## Instructions to follow
Format the text lines from every entry below as a Markdown table with the columns "No." and "Text", one row per line in order, skipping any blank lines.

***** Material for the task *****

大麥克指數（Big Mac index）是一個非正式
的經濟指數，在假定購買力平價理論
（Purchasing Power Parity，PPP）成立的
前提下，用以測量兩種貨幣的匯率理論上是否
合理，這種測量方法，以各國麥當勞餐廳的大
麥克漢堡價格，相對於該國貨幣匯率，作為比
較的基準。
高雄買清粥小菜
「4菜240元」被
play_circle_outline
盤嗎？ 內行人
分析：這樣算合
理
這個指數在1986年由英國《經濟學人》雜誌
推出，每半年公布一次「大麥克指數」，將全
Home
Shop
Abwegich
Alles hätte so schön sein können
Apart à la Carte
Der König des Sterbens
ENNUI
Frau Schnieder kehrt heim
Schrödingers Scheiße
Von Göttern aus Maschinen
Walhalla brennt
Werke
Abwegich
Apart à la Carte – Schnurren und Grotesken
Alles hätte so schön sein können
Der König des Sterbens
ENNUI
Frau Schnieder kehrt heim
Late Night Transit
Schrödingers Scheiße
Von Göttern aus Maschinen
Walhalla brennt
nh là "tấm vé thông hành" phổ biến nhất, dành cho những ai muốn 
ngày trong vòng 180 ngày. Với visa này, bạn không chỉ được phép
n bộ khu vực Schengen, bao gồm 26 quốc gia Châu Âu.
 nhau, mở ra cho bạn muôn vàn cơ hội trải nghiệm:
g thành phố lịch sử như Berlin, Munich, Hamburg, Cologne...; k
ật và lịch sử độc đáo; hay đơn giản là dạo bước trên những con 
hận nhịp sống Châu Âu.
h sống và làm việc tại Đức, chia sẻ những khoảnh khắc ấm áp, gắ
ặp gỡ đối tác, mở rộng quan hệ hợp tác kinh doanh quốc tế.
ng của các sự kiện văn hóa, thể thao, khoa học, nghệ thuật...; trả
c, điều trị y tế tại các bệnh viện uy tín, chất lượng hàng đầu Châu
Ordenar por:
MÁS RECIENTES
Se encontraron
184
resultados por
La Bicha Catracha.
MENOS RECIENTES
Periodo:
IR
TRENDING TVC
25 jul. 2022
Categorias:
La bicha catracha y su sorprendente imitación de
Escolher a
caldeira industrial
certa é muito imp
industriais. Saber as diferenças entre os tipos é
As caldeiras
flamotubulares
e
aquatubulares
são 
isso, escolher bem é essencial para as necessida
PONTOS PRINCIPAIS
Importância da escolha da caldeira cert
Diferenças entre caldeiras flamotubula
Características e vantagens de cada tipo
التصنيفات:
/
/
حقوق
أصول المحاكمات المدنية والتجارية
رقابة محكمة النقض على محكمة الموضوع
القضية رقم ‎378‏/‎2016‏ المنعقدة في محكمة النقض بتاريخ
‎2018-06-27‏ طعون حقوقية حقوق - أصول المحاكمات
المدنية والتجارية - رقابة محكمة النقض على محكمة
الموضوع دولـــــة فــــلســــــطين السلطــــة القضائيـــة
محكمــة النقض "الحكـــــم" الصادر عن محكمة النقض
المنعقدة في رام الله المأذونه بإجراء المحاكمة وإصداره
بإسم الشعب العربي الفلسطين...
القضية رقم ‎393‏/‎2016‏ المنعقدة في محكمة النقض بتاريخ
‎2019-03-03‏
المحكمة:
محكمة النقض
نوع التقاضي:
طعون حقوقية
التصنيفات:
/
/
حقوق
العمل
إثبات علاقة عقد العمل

*****

## Task answer
| No. | Text |
|---|---|
| 1 | 大麥克指數（Big Mac index）是一個非正式 |
| 2 | 的經濟指數，在假定購買力平價理論 |
| 3 | （Purchasing Power Parity，PPP）成立的 |
| 4 | 前提下，用以測量兩種貨幣的匯率理論上是否 |
| 5 | 合理，這種測量方法，以各國麥當勞餐廳的大 |
| 6 | 麥克漢堡價格，相對於該國貨幣匯率，作為比 |
| 7 | 較的基準。 |
| 8 | 高雄買清粥小菜 |
| 9 | 「4菜240元」被 |
| 10 | play_circle_outline |
| 11 | 盤嗎？ 內行人 |
| 12 | 分析：這樣算合 |
| 13 | 理 |
| 14 | 這個指數在1986年由英國《經濟學人》雜誌 |
| 15 | 推出，每半年公布一次「大麥克指數」，將全 |
| 16 | Home |
| 17 | Shop |
| 18 | Abwegich |
| 19 | Alles hätte so schön sein können |
| 20 | Apart à la Carte |
| 21 | Der König des Sterbens |
| 22 | ENNUI |
| 23 | Frau Schnieder kehrt heim |
| 24 | Schrödingers Scheiße |
| 25 | Von Göttern aus Maschinen |
| 26 | Walhalla brennt |
| 27 | Werke |
| 28 | Abwegich |
| 29 | Apart à la Carte – Schnurren und Grotesken |
| 30 | Alles hätte so schön sein können |
| 31 | Der König des Sterbens |
| 32 | ENNUI |
| 33 | Frau Schnieder kehrt heim |
| 34 | Late Night Transit |
| 35 | Schrödingers Scheiße |
| 36 | Von Göttern aus Maschinen |
| 37 | Walhalla brennt |
| 38 | nh là "tấm vé thông hành" phổ biến nhất, dành cho những ai muốn  |
| 39 | ngày trong vòng 180 ngày. Với visa này, bạn không chỉ được phép |
| 40 | n bộ khu vực Schengen, bao gồm 26 quốc gia Châu Âu. |
| 41 |  nhau, mở ra cho bạn muôn vàn cơ hội trải nghiệm: |
| 42 | g thành phố lịch sử như Berlin, Munich, Hamburg, Cologne...; k |
| 43 | ật và lịch sử độc đáo; hay đơn giản là dạo bước trên những con  |
| 44 | hận nhịp sống Châu Âu. |
| 45 | h sống và làm việc tại Đức, chia sẻ những khoảnh khắc ấm áp, gắ |
| 46 | ặp gỡ đối tác, mở rộng quan hệ hợp tác kinh doanh quốc tế. |
| 47 | ng của các sự kiện văn hóa, thể thao, khoa học, nghệ thuật...; trả |
| 48 | c, điều trị y tế tại các bệnh viện uy tín, chất lượng hàng đầu Châu |
| 49 | Ordenar por: |
| 50 | MÁS RECIENTES |
| 51 | Se encontraron |
| 52 | 184 |
| 53 | resultados por |
| 54 | La Bicha Catracha. |
| 55 | MENOS RECIENTES |
| 56 | Periodo: |
| 57 | IR |
| 58 | TRENDING TVC |
| 59 | 25 jul. 2022 |
| 60 | Categorias: |
| 61 | La bicha catracha y su sorprendente imitación de |
| 62 | Escolher a |
| 63 | caldeira industrial |
| 64 | certa é muito imp |
| 65 | industriais. Saber as diferenças entre os tipos é |
| 66 | As caldeiras |
| 67 | flamotubulares |
| 68 | e |
| 69 | aquatubulares |
| 70 | são  |
| 71 | isso, escolher bem é essencial para as necessida |
| 72 | PONTOS PRINCIPAIS |
| 73 | Importância da escolha da caldeira cert |
| 74 | Diferenças entre caldeiras flamotubula |
| 75 | Características e vantagens de cada tipo |
| 76 | التصنيفات: |
| 77 | / |
| 78 | / |
| 79 | حقوق |
| 80 | أصول المحاكمات المدنية والتجارية |
| 81 | رقابة محكمة النقض على محكمة الموضوع |
| 82 | القضية رقم ‎378‏/‎2016‏ المنعقدة في محكمة النقض بتاريخ |
| 83 | ‎2018-06-27‏ طعون حقوقية حقوق - أصول المحاكمات |
| 84 | المدنية والتجارية - رقابة محكمة النقض على محكمة |
| 85 | الموضوع دولـــــة فــــلســــــطين السلطــــة القضائيـــة |
| 86 | محكمــة النقض "الحكـــــم" الصادر عن محكمة النقض |
| 87 | المنعقدة في رام الله المأذونه بإجراء المحاكمة وإصداره |
| 88 | بإسم الشعب العربي الفلسطين... |
| 89 | القضية رقم ‎393‏/‎2016‏ المنعقدة في محكمة النقض بتاريخ |
| 90 | ‎2019-03-03‏ |
| 91 | المحكمة: |
| 92 | محكمة النقض |
| 93 | نوع التقاضي: |
| 94 | طعون حقوقية |
| 95 | التصنيفات: |
| 96 | / |
| 97 | / |
| 98 | حقوق |
| 99 | العمل |
| 100 | إثبات علاقة عقد العمل |